Polly likes the idea, but she’s passive in more than the Quaker opposition to war. She kowtows to her husband Dick, an embittered retired UPenn philosophy professor denied emeritus status. Agnes thinks he’s a pompous lightweight but tries to hold her tongue for Polly’s sake. His legacy will complicate matters and strain old friendships. Various cousins also have a say, including Archie, who is married to the unspeakably vain and manipulative Seela. There is also a development team that envisions an upscale resort, and Polly’s three sons, especially James, a smug (and greedy?) version of his father. It's difficult for locals to stay clear of this brewing tempest, including Robert Circumstance who has tended the grounds for years and is a skilled landscape designer who has made Fellowship Point elegant.

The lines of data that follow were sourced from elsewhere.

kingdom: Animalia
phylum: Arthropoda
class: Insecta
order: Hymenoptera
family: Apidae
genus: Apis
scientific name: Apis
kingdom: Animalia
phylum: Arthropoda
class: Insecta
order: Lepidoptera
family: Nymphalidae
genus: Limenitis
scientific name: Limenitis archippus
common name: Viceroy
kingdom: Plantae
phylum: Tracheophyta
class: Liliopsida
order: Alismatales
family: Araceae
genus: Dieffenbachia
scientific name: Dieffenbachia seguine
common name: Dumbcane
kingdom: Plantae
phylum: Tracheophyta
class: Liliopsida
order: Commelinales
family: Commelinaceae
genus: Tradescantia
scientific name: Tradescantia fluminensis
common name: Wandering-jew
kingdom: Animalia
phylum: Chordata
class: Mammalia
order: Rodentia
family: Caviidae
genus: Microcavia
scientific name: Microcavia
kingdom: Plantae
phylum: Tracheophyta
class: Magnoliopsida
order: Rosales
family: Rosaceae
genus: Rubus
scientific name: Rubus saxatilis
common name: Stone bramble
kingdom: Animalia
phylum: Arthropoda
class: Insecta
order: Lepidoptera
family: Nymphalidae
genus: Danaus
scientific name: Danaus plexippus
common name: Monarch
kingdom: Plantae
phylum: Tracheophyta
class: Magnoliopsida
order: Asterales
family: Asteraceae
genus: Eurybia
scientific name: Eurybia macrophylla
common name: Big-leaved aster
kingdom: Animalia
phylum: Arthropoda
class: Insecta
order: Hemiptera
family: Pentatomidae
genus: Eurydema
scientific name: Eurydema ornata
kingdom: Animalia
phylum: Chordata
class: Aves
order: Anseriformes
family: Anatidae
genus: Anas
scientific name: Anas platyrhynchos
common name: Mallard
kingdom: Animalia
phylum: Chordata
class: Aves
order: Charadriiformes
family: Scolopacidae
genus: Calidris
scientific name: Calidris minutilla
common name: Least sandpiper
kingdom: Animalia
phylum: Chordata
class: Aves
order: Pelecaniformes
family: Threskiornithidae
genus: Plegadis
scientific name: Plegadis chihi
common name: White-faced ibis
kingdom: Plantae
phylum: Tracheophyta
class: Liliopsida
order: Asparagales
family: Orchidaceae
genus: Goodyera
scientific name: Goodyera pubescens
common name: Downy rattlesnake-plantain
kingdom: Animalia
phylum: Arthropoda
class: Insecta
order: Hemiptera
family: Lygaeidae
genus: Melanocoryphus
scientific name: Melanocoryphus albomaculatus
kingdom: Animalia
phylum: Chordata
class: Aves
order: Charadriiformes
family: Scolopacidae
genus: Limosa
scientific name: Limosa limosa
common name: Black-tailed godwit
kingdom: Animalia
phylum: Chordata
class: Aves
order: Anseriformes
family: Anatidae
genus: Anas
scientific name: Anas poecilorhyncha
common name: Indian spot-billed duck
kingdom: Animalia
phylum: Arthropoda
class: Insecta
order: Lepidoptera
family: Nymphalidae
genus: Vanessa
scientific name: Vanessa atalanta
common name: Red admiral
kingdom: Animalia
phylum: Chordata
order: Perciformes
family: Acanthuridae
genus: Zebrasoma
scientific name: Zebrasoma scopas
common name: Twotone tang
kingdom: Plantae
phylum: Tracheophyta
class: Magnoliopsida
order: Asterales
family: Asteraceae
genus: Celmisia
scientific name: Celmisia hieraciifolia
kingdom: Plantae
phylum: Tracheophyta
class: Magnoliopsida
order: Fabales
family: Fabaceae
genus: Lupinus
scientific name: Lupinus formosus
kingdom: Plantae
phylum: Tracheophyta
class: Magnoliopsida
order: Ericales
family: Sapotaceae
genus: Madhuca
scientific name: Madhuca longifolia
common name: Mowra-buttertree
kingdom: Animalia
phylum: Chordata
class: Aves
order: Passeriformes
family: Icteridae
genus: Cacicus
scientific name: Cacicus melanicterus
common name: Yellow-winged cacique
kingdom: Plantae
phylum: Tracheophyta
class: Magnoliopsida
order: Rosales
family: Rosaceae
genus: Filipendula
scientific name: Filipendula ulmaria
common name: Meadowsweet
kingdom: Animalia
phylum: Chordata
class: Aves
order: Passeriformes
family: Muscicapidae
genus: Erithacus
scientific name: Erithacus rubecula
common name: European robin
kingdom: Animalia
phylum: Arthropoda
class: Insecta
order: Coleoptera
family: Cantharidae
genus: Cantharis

As if Agnes doesn't have enough to navigate, she has a medical crisis and is being badgered by Maud Silver, an editorial assistant who hopes to advance her flagging career by convincing Agnes to write her memoir. That's about the last thing she wants to do! Maud also has baggage. Few know that she’s a single mom to a nine-year-old, or that her mother Heidi is in a catatonic state. Colleagues observe that Maud goes home earlier than anyone else, which is blood to sharks in New York publishing.
The novel spans the years 1961 to 2008 and is infused with many of the crises and highlights of those years, including Kennedy’s assassination, 9/11, and Barack Obama’s election. The past and present similarly collide, clash, and sometimes resolve among Dark’s characters. There's a lot going on in the book including the often-conflicting bonds between biological and intentional families and how one defines ownership, friendship, and love. Intertwined are a few mysteries and a wild card scenario in the Mainers versus summer people dilemma that redefines public and private spaces.
I really liked this novel, though it would be fair commentary to say that Dark is sometimes too ambitious for her own good. This causes her to trade in a few too many “coincidences.” Though Dark leavens her tale with humor, these sometimes stretch credulity. Still, Agnes is very memorable, even though she is fusty and obdurate. She put me in mind of Elizabeth Strout’s Olive Kitteridge: hard on the outside with soft spots hidden inside. Ultimately, Fellowship Point is a bit like the Quakers in that goodwill and right intentions prevail.